L’Agrigentino è il territorio più rappresentato, con quasi un quarto delle adesioni: Local Impact, Beddamé, E1 APS, Spazio Giovani Generazioni, T.T.T. e molte altre realtà che conoscono bene il prezzo dello spopolamento e la fatica quotidiana di chi sceglie di restare davvero. La loro presenza racconta una domanda di sistema, non solo di iniziative.
Il programma dell’evento — interventi, firma collettiva, elezione del coordinamento regionale — segna un cambio di postura: non più “resistenza individuale”, ma “organizzazione collettiva”. Non più il racconto dei sogni di chi parte, ma la rivendicazione dei diritti di chi resta.
Il Sud continua a perdere giovani, sì. Ma a San Giovanni Gemini abbiamo visto un’altra storia: una generazione che sceglie di restare non per mancanza di alternative, ma per costruirne di nuove. Una generazione che chiede riconoscimento, responsabilità pubblica e politiche che non li costringano alla scelta binaria tra radici e futuro.
Il diritto di restare non è retorica: è un’infrastruttura sociale e politica da costruire insieme. E forse questa volta la Sicilia ha deciso di cominciare.
In San Giovanni Gemini, Sicily’s first independent regional network against depopulation is born. Three years of civic work turn into political strategy. And under Carmelo Traina’s guidance, a generation chooses not to leave, but to shape its future from within.

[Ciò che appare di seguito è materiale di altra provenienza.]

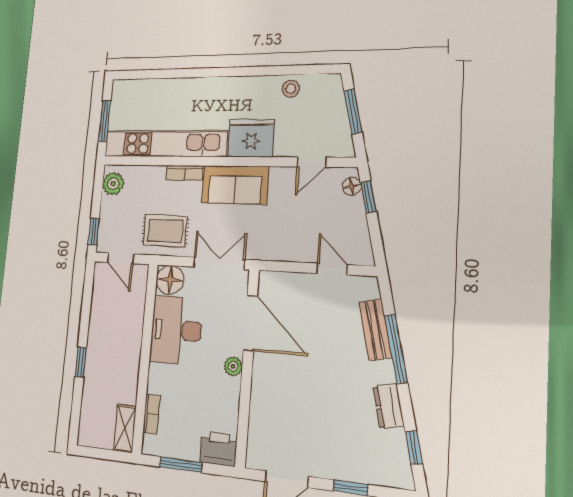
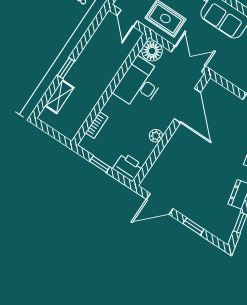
plant: (233, 366) -> (156, 136), moved
shelving: (125, 428) -> (59, 97), moved
window: (181, 465) -> (100, 164), width x0.67

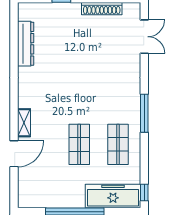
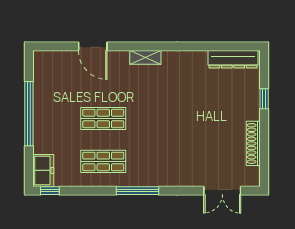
dresser: (26, 44) -> (233, 59), moved
shelving: (24, 123) -> (145, 57), moved
freezer: (113, 196) -> (43, 170), width x0.52, depth x0.79

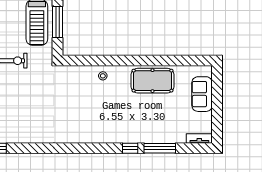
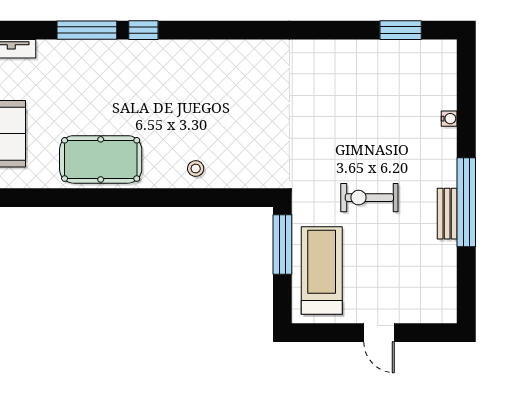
window: (57, 22) -> (282, 245), moved

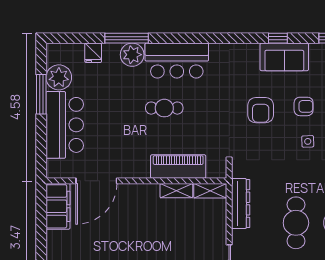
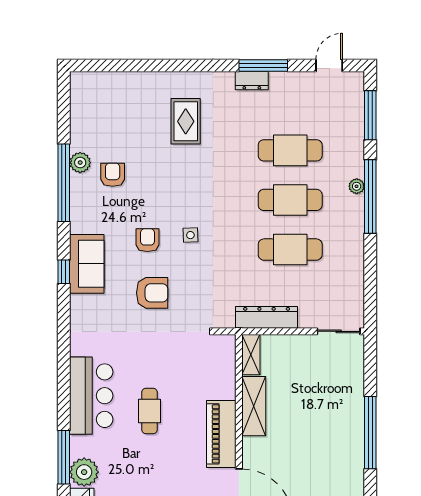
plant: (132, 55) -> (84, 472), moved
piano: (178, 167) -> (221, 434), moved
shelving: (176, 191) -> (254, 406), width x1.50, depth x1.33

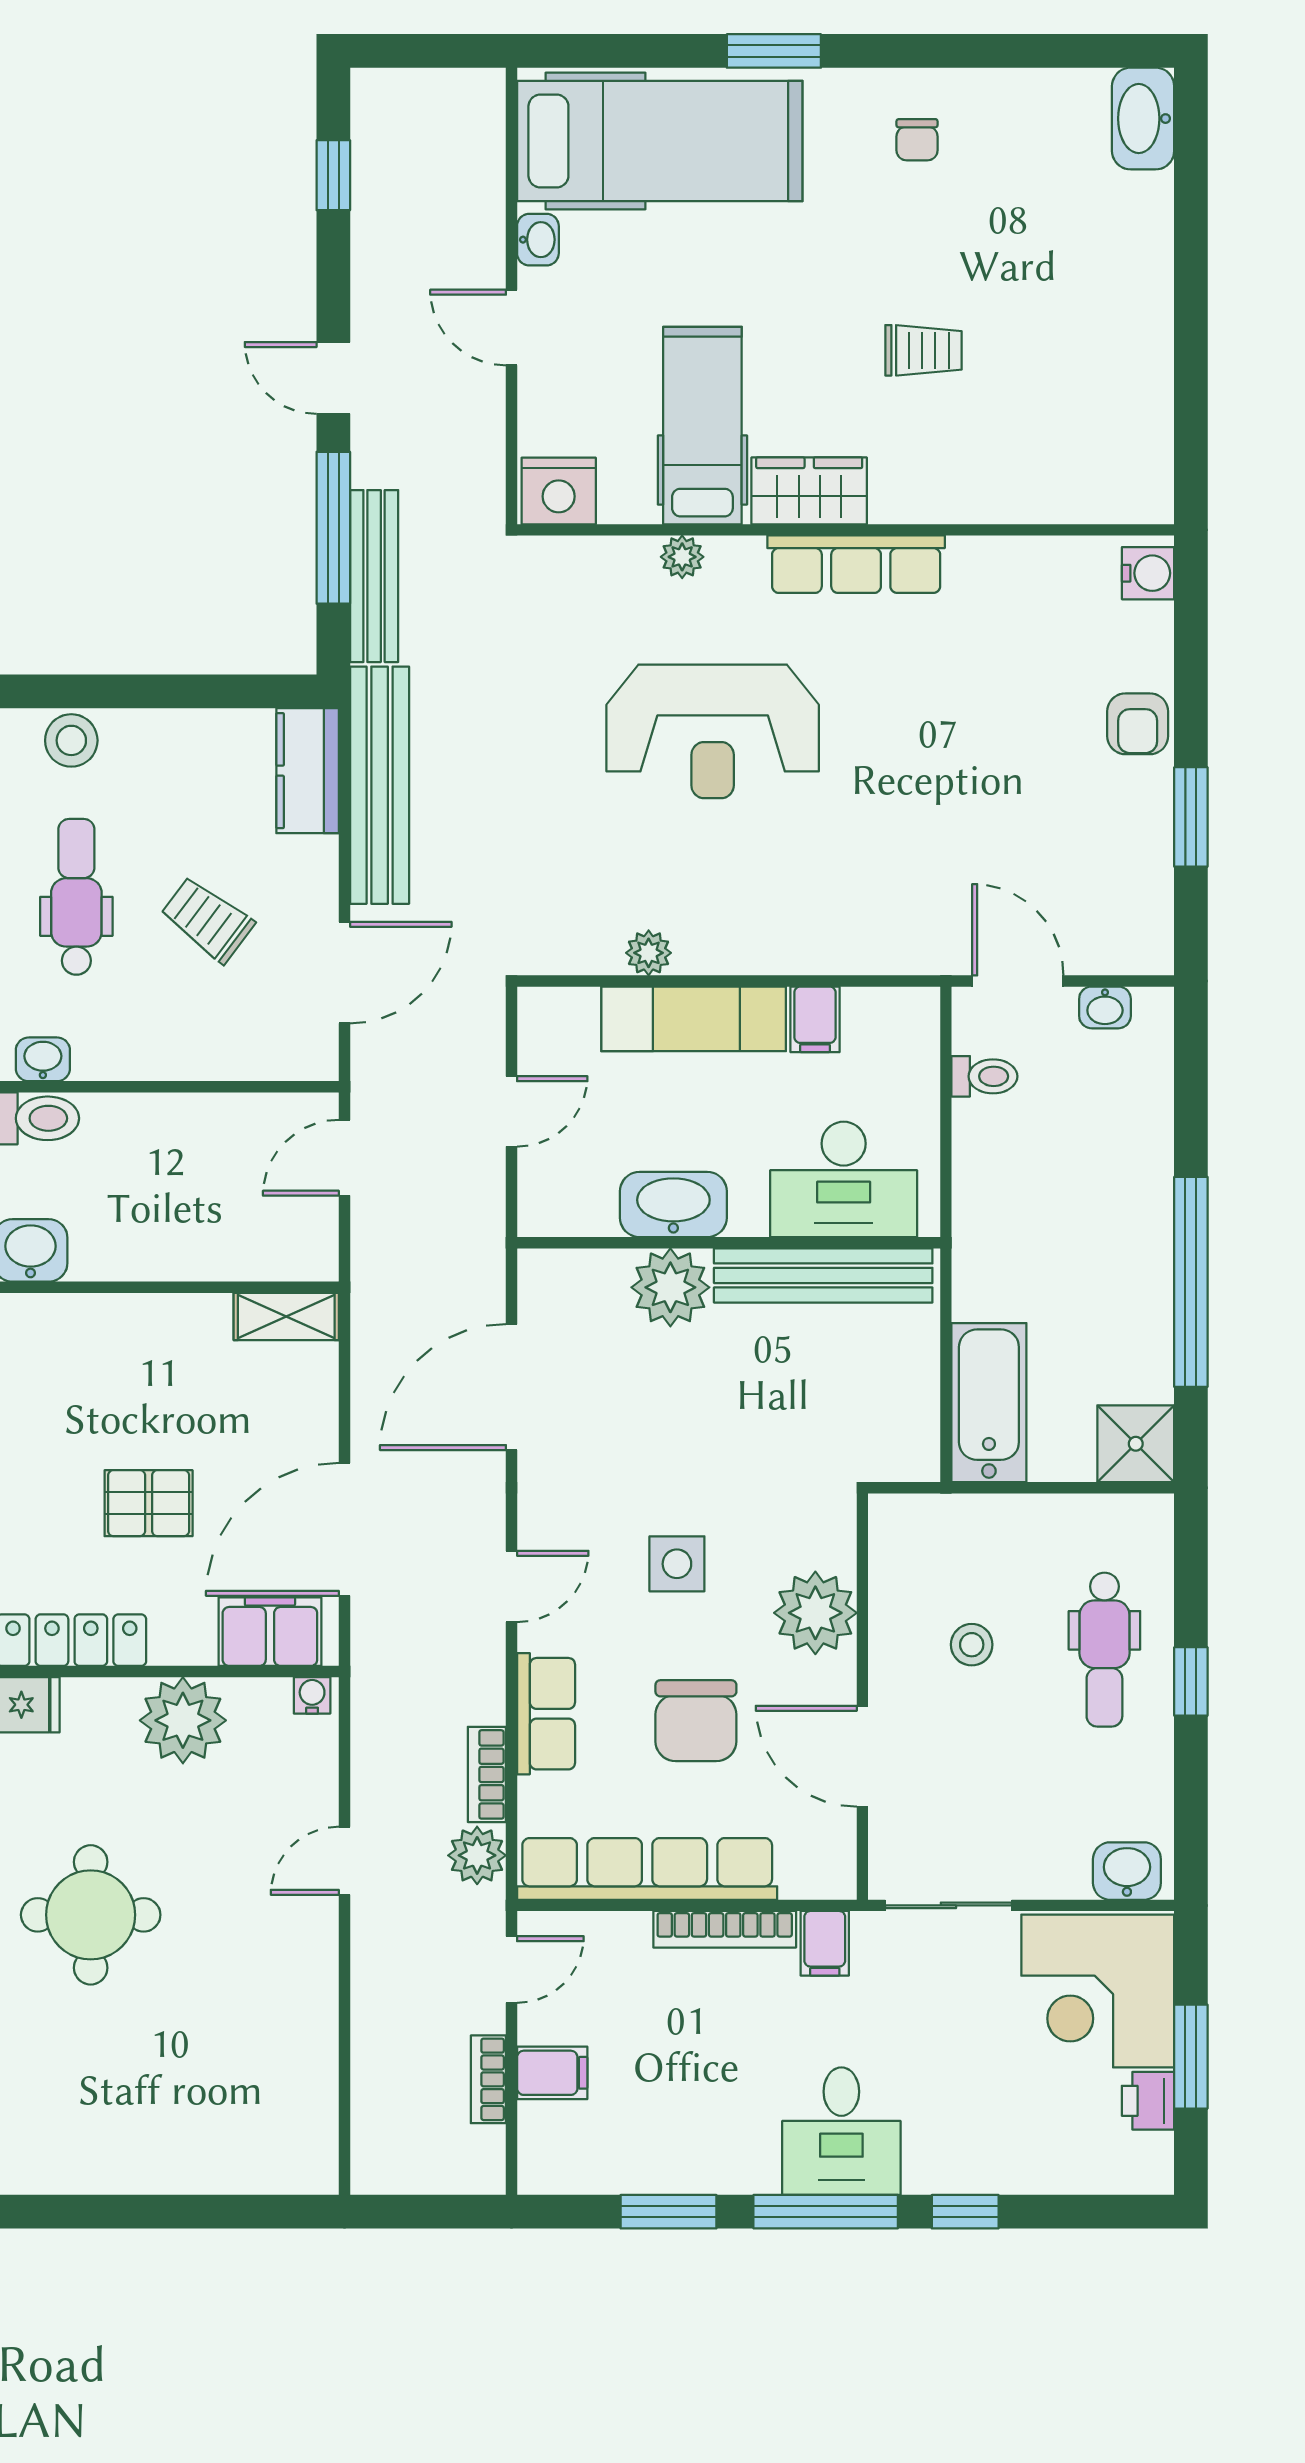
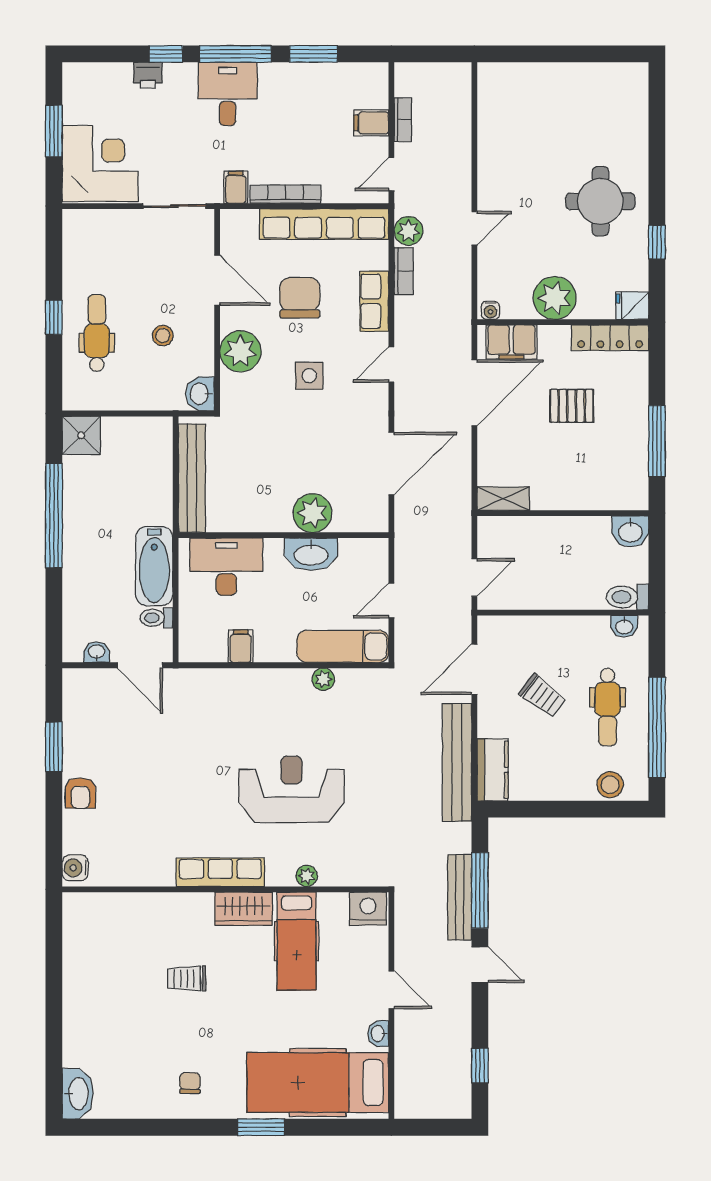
bench: (374, 576) -> (460, 897), moved
armchair: (1138, 724) -> (80, 793), turned 180
exam couch: (694, 1019) -> (343, 646), moved
bench: (823, 1275) -> (192, 478), moved, turned 90
bathtub: (989, 1403) -> (154, 566), moved
washbasin: (1127, 1871) -> (200, 394), moved, turned 90
printer: (1148, 2101) -> (148, 75), moved, turned 90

For decades, Southern Italy has been framed by the same narrative: leaving is ambition; staying is resignation or stubbornness. But on 15 November in San Giovanni Gemini, that narrative shifted. With the signing of the Pact for the Right to Stay, 45 Sicilian organisations launched the first independent regional movement claiming something both simple and transformative: the ability to build a future without abandoning one’s homeland.
At the centre is Carmelo Traina, president of the Giuseppe Gatì Study Centre in Campobello di Licata. Through the project “Questa è la mia terra”, he spent three years weaving together associations, cultural spaces, returning young professionals, foundations, and civic groups from across the island. Not a mosaic of good intentions, but a shared infrastructure. “Grassroots work isn’t enough if it doesn’t change institutions,” Carmelo says — a sentence that defines the movement’s ambition: turning civic commitment into political agency.
Agrigento is the most represented area, with nearly a quarter of all participating organisations: Local Impact, Beddamé, E1 APS, Spazio Giovani Generazioni, T.T.T. and more — groups that know firsthand the cost of depopulation and the daily effort required to keep communities alive. Their presence signals a demand not for isolated projects, but for systemic change.
The event structure — speeches, collective signing, election of the regional coordination — marks a shift in posture: from “individual resistance” to “collective organisation”. From stories about leaving to a movement that defends the rights of those who stay.
Southern Italy still loses young people — that is a fact. But San Giovanni Gemini revealed something different: a generation choosing to stay not because they lack alternatives, but because they want to create new ones. A generation demanding recognition, institutional responsibility, and policies that finally make staying a viable and legitimate path.
The right to stay is not rhetoric. It is a framework to build — socially, economically, politically. And perhaps Sicily has finally begun.